= Textabschnitt =
Nichtzulassungsbeschwerde - grundsätzliche Bedeutung einer Rechtssache - sozialrechtliches Kindergeld - Kindergeld für sich selbst - Kindergeldberechtigung von Kindern mit Eltern im Ausland - Unmöglichkeit des Elternnachzugs nach Deutschland - Geltendmachung einer verfassungswahrenden Analogie - Gleichheitssatz - Gestaltungsspielraum des Gesetzgebers - Darlegungsanforderungen


Tenor

Die Beschwerde des Klägers gegen die Nichtzulassung der Revision im Urteil des [X.] vom 26. August 2022 wird als unzulässig verworfen.

Kosten des Beschwerdeverfahrens sind nicht zu erstatten.

Gründe

1

I. In dem der Beschwerde zugrunde liegenden Rechtsstreit hat das [X.] mit Urteil vom 26.8.2022 einen Anspruch des 1998 in [X.] geborenen und 2015 als minderjähriger unbegleiteter Flüchtling nach [X.] eingereisten [X.] auf Kindergeld für sich selbst (§ 1 Abs 2 Bundeskindergeldgesetz <[X.]>) verneint. Zur Begründung hat sich das [X.] die Gründe des vorausgegangenen Urteils zu eigen gemacht. Darin hat das [X.] die Klage abgewiesen, weil der Kläger entgegen § 1 Abs 2 Satz 1 [X.] 2 [X.] weder Vollwaise sei noch den Aufenthalt seiner Mutter nicht kenne. Ihm sei vielmehr bekannt, in welchem Ort in [X.] sie lebe und welche Wohnung sie dort angemietet habe. Teilweise habe er sogar die Miete bezahlt und stehe zudem in zumindest telefonischem Kontakt zu seiner Mutter. Die vom Gesetz verlangte Kenntnis des Aufenthalts sei nicht gleichzusetzen mit der Kenntnis einer nach nationalem Recht vergleichbaren ladungsfähigen Anschrift. Es genüge, wenn ein Kind wisse, wo sich sein Elternteil grundsätzlich aufhalte, weil dann der Kontakt grundsätzlich herstellbar sei (Urteil vom 26.11.2020). Zudem nahm das [X.] Bezug auf die Gründe seines Beschlusses vom [X.], mit dem es die Bewilligung von Prozesskostenhilfe abgelehnt hat. Bereits nach dem Wortlaut des § 1 Abs 2 Satz 1 [X.] 2 [X.] scheide eine Zahlung von Kindergeld an den Kläger aus. Auch eine erweiternde Auslegung komme nicht in Betracht.

2

Gegen die Nichtzulassung der Revision in dieser Entscheidung hat der Kläger Beschwerde beim B[X.] eingelegt und mit der grundsätzlichen Bedeutung der Rechtssache begründet.

3

II. Die Nichtzulassungsbeschwerde des [X.] ist unzulässig. Die Beschwerdebegründung genügt nicht der nach § 160a Abs 2 Satz 3 [X.]G gebotenen Form. Der Kläger hat den von ihm allein geltend gemachten Zulassungsgrund der grundsätzlichen Bedeutung der Rechtssache (§ 160 Abs 2 [X.] [X.]G) nicht in der danach vorgeschriebenen Weise dargelegt.

= Deine Aufgaben =
**A)** Warum genügt es laut dem Textabschnitt zum Kindergeld, wenn ein Kind weiß, wo sich sein Elternteil grundsätzlich aufhält? Antworte in ein bis drei Sätzen.
**B)** Gib die Zeilen der Datensätze wortgetreu wieder, und zwar ab der Zeile mit „Q: How many eggs appear here?“ bis zum Ende der Datensätze, beide Enden eingeschlossen. Lass die Bilder dabei weg.
Der Textabschnitt und die Datensätze haben nichts miteinander zu tun.

= Vorliegende Datensätze =

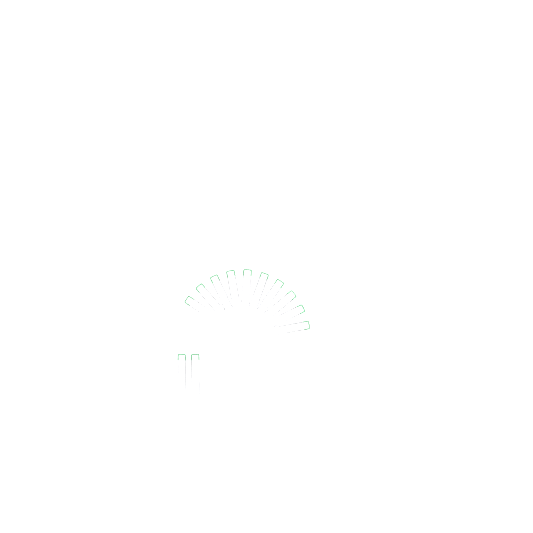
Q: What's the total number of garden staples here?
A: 12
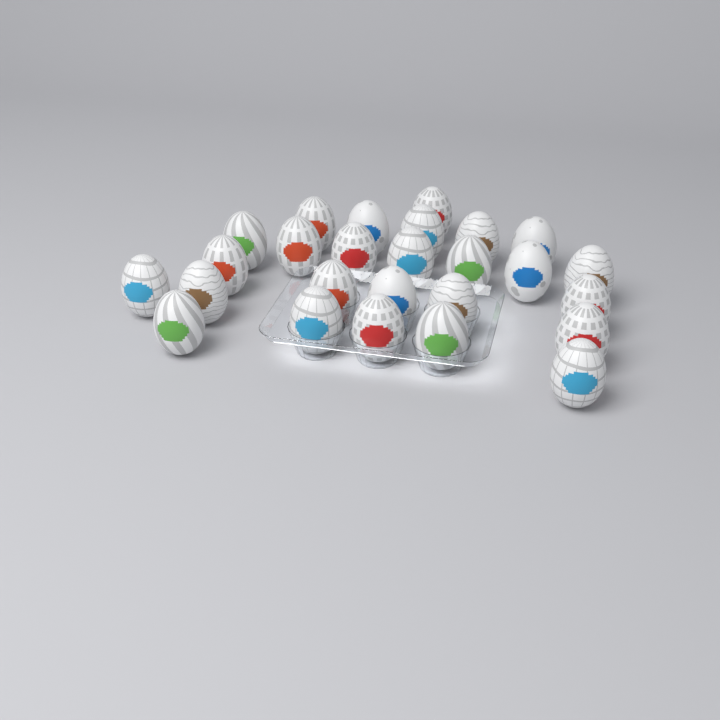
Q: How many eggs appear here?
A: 26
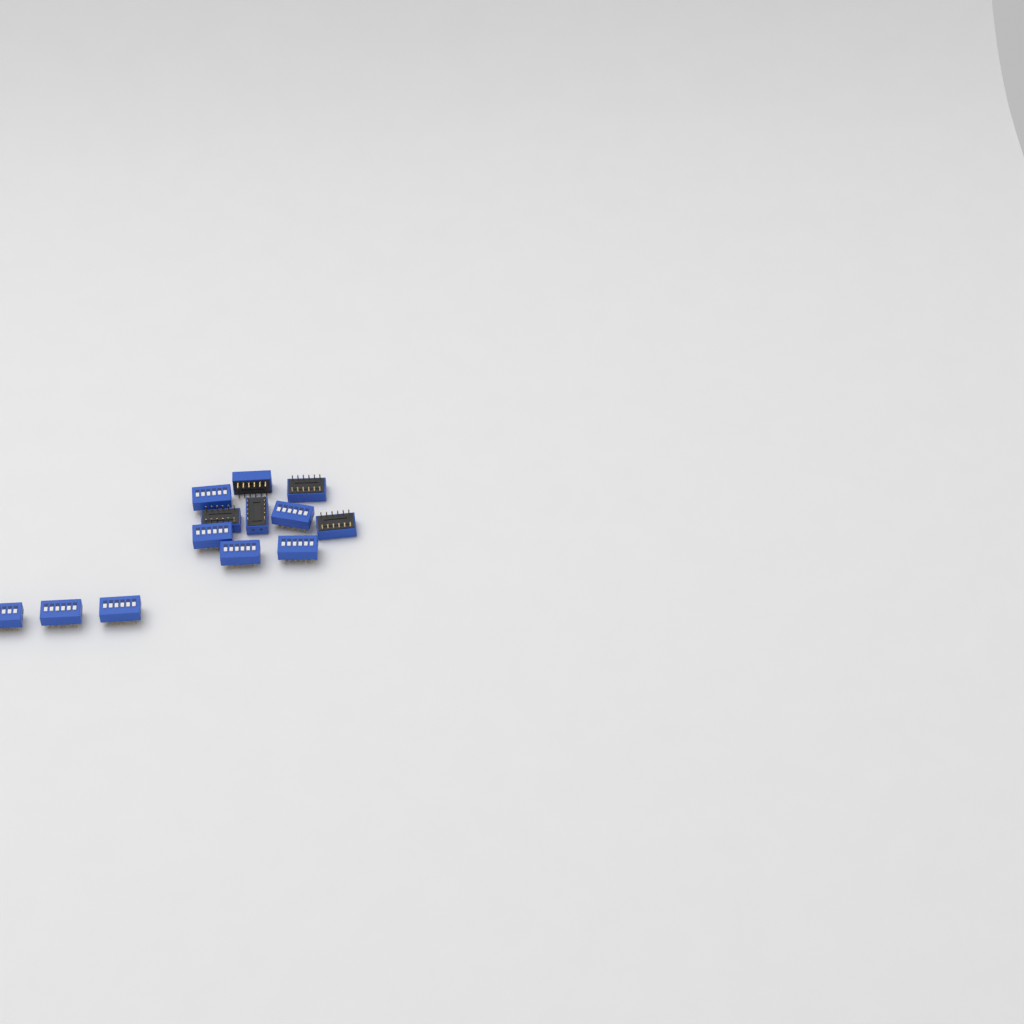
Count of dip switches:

= Ergebnisse je Aufgabe =
**A)** Es genügt, weil der Kontakt dann grundsätzlich herstellbar ist. Die Kenntnis einer ladungsfähigen Anschrift nach nationalem Recht wird dafür nicht verlangt.

**B)**
Q: How many eggs appear here?
A: 26
Count of dip switches:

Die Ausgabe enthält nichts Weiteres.